Gonzalez v. Kay, 577 F.3d 600 (5th Cir. 2009)
U.S. Court of Appeals, Fifth Circuit
The U.S. Court of Appeals for the Fifth Circuit reversed the district court’s ruling in favor of the defendants on a motion to dismiss. The debt collector sent an unsigned letter to the plaintiff using law firm letterhead directing the plaintiff to “see [the] reverse side for important information.” On the reverse side, in the same font and typeface, was the following disclaimer: “At this point in time, no attorney with this firm has personally reviewed the particular circumstances of your account.” Despite the disclaimer, the plaintiff alleged, among other claims, that this language violated § 1692e(3)’s prohibition on falsely representing that an attorney was involved in the collection of the debt. The court held that the issue of whether a consumer would be misled by the disclaimer required further consideration by the district court, since “reasonable minds can differ,” and remanded the case. The court also “caution[ed] lawyers who send debt collection letters” to use a conspicuous disclaimer clearly characterizing their role in the process.
 
Thies v. Wyman, 969 F. Supp. 604 (S.D. Calf. 1997).
U.S. Court of Appeals, Ninth Circuit
A condominium home owners' association was obligated by covenant to improve and maintain common areas within the development. When it failed to do so, the homeowners withheld dues for two months. As used in the FDCPA, "debt" is not limited to credit extensions. In addition, because the services provided by the HOA in exchange for dues are primarily for personal, family, or household purposes, the HOA dues constitute "consumer debt."


Allen v. LaSalle Bank, N.A., No. 09-1466 (3rd Cir. 2011)
U.S. Court of Appeals, Third Circuit
The case began when Dorothy Rhue Allen failed to make the final payment on her 30 year mortgage. LaSalle Bank retained Fein, Such, Kahn & Shephard, P.C. ("FSKS") to file a foreclosure action. At the request of Allen's attorney, FSKS provided a payoff letter.
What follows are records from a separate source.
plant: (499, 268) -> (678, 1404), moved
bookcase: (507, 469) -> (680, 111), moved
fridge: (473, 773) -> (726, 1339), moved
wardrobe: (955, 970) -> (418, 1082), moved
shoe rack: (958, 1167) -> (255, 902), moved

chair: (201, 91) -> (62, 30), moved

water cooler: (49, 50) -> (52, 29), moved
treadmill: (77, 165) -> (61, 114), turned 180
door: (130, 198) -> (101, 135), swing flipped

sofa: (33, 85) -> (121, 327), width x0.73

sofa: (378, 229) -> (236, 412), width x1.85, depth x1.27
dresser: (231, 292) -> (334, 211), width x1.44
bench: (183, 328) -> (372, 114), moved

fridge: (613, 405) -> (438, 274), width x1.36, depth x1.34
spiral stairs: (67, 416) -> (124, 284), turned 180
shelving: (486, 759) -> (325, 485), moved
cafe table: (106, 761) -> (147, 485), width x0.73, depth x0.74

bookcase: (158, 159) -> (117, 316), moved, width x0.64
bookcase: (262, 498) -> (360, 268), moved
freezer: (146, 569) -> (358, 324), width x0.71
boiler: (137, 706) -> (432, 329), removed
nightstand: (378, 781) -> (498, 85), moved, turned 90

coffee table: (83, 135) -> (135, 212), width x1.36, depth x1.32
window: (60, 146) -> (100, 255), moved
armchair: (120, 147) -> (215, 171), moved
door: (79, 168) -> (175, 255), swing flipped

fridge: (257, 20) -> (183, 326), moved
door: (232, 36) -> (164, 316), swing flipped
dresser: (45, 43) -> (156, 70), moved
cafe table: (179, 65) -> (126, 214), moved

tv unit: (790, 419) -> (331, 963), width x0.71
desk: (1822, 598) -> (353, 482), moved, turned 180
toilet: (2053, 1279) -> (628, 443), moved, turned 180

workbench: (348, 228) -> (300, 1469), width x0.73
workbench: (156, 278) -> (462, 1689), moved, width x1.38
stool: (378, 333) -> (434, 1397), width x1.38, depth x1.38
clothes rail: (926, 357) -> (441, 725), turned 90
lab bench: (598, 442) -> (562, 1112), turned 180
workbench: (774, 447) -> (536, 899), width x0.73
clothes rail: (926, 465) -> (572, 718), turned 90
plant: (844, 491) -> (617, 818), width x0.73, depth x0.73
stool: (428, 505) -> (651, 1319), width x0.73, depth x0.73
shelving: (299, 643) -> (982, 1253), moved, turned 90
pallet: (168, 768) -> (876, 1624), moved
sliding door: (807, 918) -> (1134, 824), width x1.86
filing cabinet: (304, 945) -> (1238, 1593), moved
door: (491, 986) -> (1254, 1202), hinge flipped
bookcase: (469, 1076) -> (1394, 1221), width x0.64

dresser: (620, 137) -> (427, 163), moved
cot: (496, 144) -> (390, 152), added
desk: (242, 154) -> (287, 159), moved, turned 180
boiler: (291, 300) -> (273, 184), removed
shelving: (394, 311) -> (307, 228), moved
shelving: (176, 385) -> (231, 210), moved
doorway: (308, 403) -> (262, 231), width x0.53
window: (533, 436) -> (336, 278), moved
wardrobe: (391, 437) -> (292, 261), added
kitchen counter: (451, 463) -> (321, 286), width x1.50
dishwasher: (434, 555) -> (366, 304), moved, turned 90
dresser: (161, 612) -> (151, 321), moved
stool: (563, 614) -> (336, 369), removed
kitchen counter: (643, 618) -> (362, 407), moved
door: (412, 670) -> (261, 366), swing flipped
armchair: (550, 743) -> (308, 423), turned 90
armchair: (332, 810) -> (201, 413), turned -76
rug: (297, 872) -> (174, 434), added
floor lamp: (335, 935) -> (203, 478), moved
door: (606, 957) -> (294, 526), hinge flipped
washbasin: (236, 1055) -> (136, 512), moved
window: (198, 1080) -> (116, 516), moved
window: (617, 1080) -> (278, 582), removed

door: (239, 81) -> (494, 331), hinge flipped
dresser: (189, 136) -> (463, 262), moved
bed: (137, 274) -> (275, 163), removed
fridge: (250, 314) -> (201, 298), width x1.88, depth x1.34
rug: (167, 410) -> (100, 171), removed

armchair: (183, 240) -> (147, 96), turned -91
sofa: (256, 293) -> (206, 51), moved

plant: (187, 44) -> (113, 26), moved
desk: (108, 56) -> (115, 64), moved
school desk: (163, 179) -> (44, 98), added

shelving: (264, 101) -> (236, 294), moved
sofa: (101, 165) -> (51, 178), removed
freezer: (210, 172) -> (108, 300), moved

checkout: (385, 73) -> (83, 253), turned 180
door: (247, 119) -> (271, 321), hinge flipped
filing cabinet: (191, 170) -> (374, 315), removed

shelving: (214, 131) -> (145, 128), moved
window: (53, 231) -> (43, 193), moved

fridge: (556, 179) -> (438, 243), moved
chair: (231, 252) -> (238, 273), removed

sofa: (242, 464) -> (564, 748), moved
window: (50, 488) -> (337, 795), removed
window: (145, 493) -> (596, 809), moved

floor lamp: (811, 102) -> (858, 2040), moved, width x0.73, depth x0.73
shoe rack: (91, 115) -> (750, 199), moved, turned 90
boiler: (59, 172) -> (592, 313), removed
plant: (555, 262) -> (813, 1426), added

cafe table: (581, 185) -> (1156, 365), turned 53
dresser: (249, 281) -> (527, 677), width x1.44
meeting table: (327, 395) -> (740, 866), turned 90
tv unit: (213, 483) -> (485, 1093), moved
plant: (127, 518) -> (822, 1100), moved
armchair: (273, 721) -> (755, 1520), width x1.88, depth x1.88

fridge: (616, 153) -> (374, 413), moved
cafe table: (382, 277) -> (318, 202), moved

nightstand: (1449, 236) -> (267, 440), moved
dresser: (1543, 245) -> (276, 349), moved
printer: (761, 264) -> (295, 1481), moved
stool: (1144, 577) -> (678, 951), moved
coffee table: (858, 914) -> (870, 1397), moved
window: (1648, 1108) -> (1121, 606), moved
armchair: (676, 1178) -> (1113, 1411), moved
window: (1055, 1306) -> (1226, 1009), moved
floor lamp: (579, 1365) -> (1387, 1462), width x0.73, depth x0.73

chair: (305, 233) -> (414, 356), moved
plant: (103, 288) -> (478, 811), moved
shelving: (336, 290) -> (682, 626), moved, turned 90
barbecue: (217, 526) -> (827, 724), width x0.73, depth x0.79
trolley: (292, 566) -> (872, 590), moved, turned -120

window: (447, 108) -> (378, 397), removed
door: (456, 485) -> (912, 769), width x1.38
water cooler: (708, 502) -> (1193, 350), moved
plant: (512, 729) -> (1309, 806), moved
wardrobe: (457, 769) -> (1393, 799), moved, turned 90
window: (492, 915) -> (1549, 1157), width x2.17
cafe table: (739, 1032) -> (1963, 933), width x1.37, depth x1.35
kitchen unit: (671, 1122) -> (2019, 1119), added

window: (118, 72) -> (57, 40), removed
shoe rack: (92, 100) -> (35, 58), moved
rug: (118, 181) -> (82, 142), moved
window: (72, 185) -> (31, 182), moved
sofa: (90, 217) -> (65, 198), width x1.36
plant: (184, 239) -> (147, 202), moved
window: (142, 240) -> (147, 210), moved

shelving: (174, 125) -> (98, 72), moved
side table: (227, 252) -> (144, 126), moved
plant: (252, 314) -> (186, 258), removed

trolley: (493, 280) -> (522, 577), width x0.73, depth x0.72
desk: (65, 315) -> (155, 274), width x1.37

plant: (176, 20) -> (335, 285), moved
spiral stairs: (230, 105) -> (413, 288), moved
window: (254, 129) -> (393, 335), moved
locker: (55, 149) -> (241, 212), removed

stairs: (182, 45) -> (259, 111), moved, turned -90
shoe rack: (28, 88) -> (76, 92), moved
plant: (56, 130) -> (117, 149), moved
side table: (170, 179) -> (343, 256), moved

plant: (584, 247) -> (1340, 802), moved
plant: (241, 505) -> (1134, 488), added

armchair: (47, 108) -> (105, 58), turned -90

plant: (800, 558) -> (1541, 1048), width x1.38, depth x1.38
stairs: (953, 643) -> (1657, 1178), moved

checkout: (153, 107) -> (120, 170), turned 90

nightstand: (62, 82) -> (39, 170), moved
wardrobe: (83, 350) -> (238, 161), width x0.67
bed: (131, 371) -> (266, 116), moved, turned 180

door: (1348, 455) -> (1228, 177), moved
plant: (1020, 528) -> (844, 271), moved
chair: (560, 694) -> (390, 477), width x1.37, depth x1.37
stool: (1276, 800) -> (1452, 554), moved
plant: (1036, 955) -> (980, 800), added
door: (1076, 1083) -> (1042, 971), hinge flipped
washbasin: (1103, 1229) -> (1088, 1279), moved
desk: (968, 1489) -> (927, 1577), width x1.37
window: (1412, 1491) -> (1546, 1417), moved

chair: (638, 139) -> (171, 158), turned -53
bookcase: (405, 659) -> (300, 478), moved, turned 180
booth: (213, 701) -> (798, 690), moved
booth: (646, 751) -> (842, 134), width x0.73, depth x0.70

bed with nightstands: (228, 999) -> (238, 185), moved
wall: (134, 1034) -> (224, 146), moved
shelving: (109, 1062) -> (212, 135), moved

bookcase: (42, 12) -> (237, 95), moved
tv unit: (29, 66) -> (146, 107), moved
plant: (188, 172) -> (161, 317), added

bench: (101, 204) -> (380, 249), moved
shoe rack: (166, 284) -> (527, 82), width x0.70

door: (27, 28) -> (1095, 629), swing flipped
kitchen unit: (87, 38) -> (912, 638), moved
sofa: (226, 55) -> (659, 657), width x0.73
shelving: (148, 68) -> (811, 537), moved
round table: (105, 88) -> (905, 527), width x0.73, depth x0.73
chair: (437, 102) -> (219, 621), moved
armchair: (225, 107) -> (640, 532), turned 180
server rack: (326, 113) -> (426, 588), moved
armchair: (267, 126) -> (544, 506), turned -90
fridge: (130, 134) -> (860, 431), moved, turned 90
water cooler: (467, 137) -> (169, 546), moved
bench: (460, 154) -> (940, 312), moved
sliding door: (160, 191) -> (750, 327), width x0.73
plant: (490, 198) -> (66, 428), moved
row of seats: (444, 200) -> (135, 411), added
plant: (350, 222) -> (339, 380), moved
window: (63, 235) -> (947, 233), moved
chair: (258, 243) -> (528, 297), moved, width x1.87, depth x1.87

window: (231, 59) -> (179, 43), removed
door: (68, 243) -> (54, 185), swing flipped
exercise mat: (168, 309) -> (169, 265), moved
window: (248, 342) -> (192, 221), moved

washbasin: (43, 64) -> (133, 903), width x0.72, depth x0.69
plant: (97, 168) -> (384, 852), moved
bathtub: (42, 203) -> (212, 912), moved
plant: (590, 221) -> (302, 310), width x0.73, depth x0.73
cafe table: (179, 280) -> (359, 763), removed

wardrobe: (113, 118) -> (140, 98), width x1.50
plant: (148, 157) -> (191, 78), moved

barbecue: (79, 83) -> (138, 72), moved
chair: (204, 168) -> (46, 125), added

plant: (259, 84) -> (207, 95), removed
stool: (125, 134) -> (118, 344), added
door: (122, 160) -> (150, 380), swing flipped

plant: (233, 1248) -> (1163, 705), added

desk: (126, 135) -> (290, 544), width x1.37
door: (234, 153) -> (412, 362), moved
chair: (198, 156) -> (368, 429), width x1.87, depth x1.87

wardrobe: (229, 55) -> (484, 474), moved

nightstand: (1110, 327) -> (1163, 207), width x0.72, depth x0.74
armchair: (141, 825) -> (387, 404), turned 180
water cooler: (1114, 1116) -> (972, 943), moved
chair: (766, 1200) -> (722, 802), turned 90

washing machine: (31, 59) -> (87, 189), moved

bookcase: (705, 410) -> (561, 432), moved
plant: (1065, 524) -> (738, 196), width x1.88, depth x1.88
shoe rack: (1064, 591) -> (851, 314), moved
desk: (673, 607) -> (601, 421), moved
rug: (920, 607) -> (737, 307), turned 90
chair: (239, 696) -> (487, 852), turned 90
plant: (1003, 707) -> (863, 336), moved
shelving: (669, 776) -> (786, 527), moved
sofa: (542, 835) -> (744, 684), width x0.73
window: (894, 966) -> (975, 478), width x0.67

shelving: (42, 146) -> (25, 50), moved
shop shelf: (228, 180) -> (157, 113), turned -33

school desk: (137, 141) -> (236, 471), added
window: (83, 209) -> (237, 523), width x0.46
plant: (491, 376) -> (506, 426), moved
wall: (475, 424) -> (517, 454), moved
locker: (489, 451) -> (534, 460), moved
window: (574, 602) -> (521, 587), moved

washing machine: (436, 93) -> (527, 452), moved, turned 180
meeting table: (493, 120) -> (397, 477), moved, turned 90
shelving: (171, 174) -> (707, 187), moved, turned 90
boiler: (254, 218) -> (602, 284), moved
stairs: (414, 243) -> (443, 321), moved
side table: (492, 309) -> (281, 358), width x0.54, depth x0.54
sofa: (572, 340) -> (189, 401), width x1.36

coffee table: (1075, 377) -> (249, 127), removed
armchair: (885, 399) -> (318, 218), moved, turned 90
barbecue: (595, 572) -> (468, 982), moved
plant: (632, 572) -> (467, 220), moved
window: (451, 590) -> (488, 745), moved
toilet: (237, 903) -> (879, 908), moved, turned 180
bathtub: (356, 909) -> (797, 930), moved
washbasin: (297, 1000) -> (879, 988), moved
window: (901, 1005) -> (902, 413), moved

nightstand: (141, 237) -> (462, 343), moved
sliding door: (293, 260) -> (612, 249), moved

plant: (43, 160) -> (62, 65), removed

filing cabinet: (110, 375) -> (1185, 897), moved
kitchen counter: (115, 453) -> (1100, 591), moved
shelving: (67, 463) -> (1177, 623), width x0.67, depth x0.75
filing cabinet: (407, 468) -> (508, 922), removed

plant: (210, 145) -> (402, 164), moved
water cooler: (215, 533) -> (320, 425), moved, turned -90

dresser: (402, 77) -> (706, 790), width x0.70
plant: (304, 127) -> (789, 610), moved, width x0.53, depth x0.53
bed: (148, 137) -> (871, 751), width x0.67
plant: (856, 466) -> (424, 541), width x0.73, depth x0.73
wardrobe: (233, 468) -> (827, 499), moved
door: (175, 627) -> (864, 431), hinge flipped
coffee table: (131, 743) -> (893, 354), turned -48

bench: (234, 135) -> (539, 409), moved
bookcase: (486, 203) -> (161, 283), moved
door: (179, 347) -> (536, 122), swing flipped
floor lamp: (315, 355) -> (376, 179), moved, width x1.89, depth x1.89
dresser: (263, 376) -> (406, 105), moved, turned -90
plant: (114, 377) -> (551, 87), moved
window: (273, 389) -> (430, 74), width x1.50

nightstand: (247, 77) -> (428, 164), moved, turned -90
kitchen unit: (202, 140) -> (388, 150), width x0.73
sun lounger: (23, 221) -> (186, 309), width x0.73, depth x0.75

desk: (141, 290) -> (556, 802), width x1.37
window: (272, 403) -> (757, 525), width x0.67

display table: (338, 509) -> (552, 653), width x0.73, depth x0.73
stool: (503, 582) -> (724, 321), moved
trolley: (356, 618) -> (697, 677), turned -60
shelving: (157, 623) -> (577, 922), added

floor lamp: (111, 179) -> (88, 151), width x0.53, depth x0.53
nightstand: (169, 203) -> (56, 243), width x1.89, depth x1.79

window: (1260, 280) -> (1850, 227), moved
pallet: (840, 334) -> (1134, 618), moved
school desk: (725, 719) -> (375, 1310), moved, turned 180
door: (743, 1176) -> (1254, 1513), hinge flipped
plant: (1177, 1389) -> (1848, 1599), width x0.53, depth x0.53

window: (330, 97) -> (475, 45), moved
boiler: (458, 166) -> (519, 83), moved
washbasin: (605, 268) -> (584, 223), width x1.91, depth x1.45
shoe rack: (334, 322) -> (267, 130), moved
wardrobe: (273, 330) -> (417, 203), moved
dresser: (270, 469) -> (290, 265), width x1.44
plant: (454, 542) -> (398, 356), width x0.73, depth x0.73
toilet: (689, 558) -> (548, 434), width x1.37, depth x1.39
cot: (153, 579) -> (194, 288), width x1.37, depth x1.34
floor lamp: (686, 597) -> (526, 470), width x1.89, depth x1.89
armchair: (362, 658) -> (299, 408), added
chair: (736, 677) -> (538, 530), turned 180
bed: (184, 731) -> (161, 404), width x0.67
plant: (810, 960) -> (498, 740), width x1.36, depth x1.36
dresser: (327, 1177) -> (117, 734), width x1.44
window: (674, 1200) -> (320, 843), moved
Less than three weeks later, Allen filed a class action counterclaim and third party complaint asserting that FSKS's response violated 15 U.S.C. §1692f(1), which prohibits "the collection of any amount (including any interest, fee, charge, or expense incidental to the principal obligation) unless such amount is expressly authorized by the agreement creating the debt or permitted by law." The District Court held that a communication from a debt collector to a consumer's attorney can form the basis for a FDCPA claim, but should be analyzed under the standard of a competent attorney.